Selected excerpt:
%%
Labor's national conference will be held over three days in Brisbane.

Labor's national conference will be held over three days in Brisbane. Photo: AAP

Ministers and factional leaders are working behind the scenes to head off government embarrassment from Labor conference motions dealing with nuclear-powered submarines and environment policy.

Prime Minister Anthony Albanese will join more than 400 delegates at the ALP’s 49th national conference in Brisbane starting on Thursday – the first in-person event of its kind since 2018.

It is also the first in over a decade to be held with Labor in office.

Hardline left faction members and some unionists want references to AUKUS scrapped from the national platform but MPs are adamant the government will not compromise on national security and any motion would fail.

There is one reference to the Australia-US-UK pact in the draft platform, which says “our self-reliant defence policy will be enhanced by strong bilateral and multilateral defence relationships, including AUKUS”.

Former Labor senator and union veteran Doug Cameron has taken to social media to lament left faction members moving from “a healthy scepticism of US militarism” to supporting nuclear-propelled submarines.

“I marched for peace, opposed US warmongering with many who now support AUKUS,” he wrote on X, formerly known as Twitter.

The influential Labor Environment Action Network is pushing to end native forest logging by the next election and have the agriculture sector halve methane emissions by 2030.

The opposition is already seizing on internal divisions to attack Labor for bowing to the Greens on environmental policy it views as extreme.

Opposition environment spokesman Jonno Duniam called the native logging push “extreme left politics”.

“Anthony Albanese backed forestry at the last election, now he needs to stand up to his woke Labor members to protect our sustainable timber industry,” he said.

“Where are we going to get our coffee tables, staircases, floorboards and reams of paper from if this industry dies? Places like the Congo basin, where they don’t share our industry’s world-leading commitment to sustainability?”

The Nationals say the agriculture sector is already working towards net-zero emissions and imposing stronger targets would mean herd culls and increased meat prices.

The International Campaign to Abolish Nuclear Weapons is also pushing the government to sign an international treaty banning weapons of mass destruction, something Mr Albanese committed to in opposition.

Director Gem Romuld said there would be a renewed push at the conference to reaffirm the position after the party outlined a pathway to acquiring nuclear-powered submarines.

Australia has strenuously denied the acquisition of nuclear-powered submarines breached Australia’s non-proliferation commitments and emphatically rejected that the plan under the AUKUS agreement would lead to nuclear weapons.

The Albanese government maintains it is committed to nuclear disarmament and non-proliferation but has not put a timeline on signing the ban treaty with a number of caveats remaining.

The conference will be held over three days in Brisbane with policy debates spanning the economy, health, foreign affairs, climate and workplace relations.

Party national president Wayne Swan said the federal parliamentary ALP would draw upon the platform as it prioritised its policy agenda.

“This conference will succeed by delivering a Labor platform built on the belief government must step in and provide the means for reducing economic insecurity and inequality,” he said in a statement for the conference guide.
%%
Entries shown:
%%
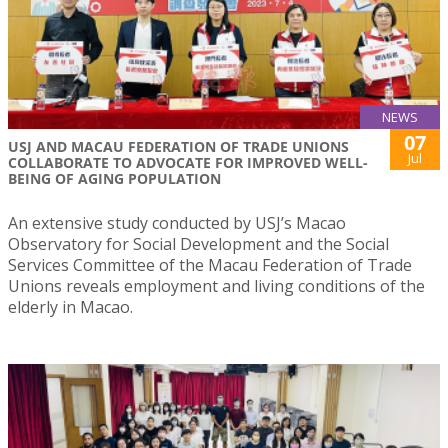
NEWS
07
USJ AND MACAU FEDERATION OF TRADE UNIONS
Jul
COLLABORATE TO ADVOCATE FOR IMPROVED WELL-
BEING OF AGING POPULATION
An extensive study conducted by USJ’s Macao
Observatory for Social Development and the Social
Services Committee of the Macau Federation of Trade
Unions reveals employment and living conditions of the
elderly in Macao.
%%
Directions:
1. What is the Spanish translation of this sentence from the article on Labor's national conference: "Opposition environment spokesman Jonno Duniam called the native logging push “extreme left politics”."?
2. Do these statements agree with the article on Labor's national conference? Answer yes or no for each and quote the words of the article that decide it.
(a) The Brisbane conference is the first in-person event of its kind since 2018.
(b) The draft platform mentions AUKUS twice.
(c) The Labor Environment Action Network wants the agriculture sector to halve methane emissions by 2030.

Solutions in order:
1. El portavoz de medio ambiente de la oposición, Jonno Duniam, calificó la campaña contra la tala de bosques nativos de «política de extrema izquierda».

2.
(a) Yes: "the first in-person event of its kind since 2018"
(b) No: "There is one reference to the Australia-US-UK pact in the draft platform"
(c) Yes: "have the agriculture sector halve methane emissions by 2030"